電話回線からのサージを保護する端子もついています。きっかけは最近の雑誌の特集でした。「すぐ仕事に戻れるPC環境」というその記事は、落雷停電対策、バックアップの方法、代替PCの準備という内容でした。被害の実話などもあって、早速UPSとケーブルタップを注文した次第です。
残るはPCそのものです。開発用のPCはほぼ毎日、倉庫のPCのスレーブのHDDにバックアップ。メール・ドキュメント作成・倉庫用PCも自分のスレーブのHDDに週1でバックアップしています。開発用PCが壊れたときには倉庫とノートPCで環境を復活できます。倉庫のスレーブHDDが壊れたら、新しいHDDを購入します。問題は倉庫が壊れたときです。HDDから取り出す手段がありません。
バックアップはやはり外付けHDDにしないと・・・と前から思っているのですが、いいものがないのですよ。価格.COMの掲示板は、怖いことばかり書いてありますし。HDDをUSBにつなげてくれるキットもあるらしいです。
ということで迷っています。でもバックアップに関しては迷ってからではもう遅い、という法則があるそうです。心配性の私は決断を迫られています。
先日、十数年来、愛用しているアンプの調子が悪くなりました。POWERのスイッチを押してもなかなか電源が入らないのです。十回も続けていればそのうちはいるので、そう不便ではないのですが、「いやこれはきっと今に電源が入らなくなる前触れだ」と修理することにしました。

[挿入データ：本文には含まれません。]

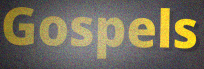
Gospels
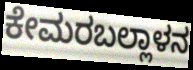
ಕೇಮರಬಲ್ಲಾಳನ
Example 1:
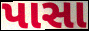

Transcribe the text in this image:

પાસા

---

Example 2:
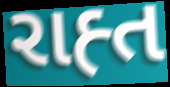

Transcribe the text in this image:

રાહ્ત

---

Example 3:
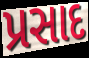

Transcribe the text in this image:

પ્રસાદ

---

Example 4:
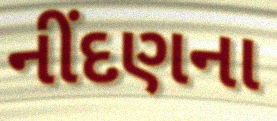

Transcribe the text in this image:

નીંદણના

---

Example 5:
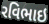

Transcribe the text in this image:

રવિભાઇ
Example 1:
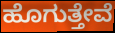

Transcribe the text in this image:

ಹೊಗುತ್ತೇವೆ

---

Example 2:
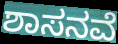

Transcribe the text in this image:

ಶಾಸನವೆ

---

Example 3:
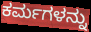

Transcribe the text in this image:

ಕರ್ಮಗಳನ್ನು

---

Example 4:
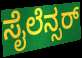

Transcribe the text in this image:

ಸೈಲೆನ್ಸರ್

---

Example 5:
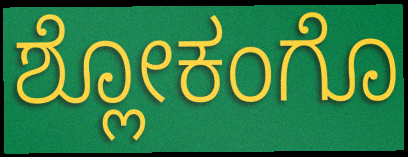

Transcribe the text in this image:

ಶ್ಲೋಕಂಗೊ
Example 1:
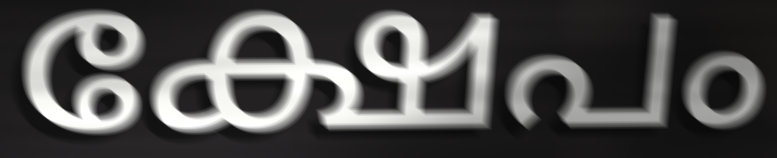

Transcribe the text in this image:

ക്ഷേപം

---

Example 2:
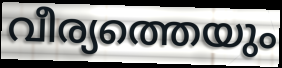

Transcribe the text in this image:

വീര്യത്തെയും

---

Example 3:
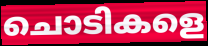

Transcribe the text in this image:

ചൊടികളെ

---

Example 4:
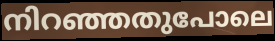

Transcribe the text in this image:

നിറഞ്ഞതുപോലെ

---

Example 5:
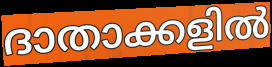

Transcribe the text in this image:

ദാതാക്കളിൽ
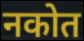
नकोत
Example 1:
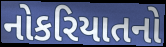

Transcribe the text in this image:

નોકરિયાતનો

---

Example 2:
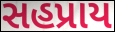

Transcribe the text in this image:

一人で持つのがやっとと言う重さなのでサービスマンに出張してもらったのですが、結局持ち帰りになり、1週間後に戻ってきました。ついでに左右のバランスが悪いのも直してもらって修理費用は20,349円でした。ちょっと高かったですが、あと十年くらいは大丈夫かなと思います。
アフターサービスは各社様々ですが、よい印象を持っているのがDELLと松下電器です。DELLのオンサイトのサービスはとても早くて親切です。1度、これも電源が入らなくなり、サービスマンが来て無償でマザーボードを交換してもらいました。
松下電器は生ごみ処理機を修理してもらったのですが、保障期間を過ぎていたのでかなりの出費を覚悟していました。ところがサービスマンは大きな部品を取り替えた後で、「まだきれいだからいいですよ」と修理費を受け取らずに帰りました。ここまで権限を委譲できるのは素晴らしいと思います。
松下幸之助の言葉を思い出しました。「松下電器は何を作っているところかと尋ねられたら、人を作っているところだと答え、しかる後に電気製品も作っておりますと答えていただきたい。」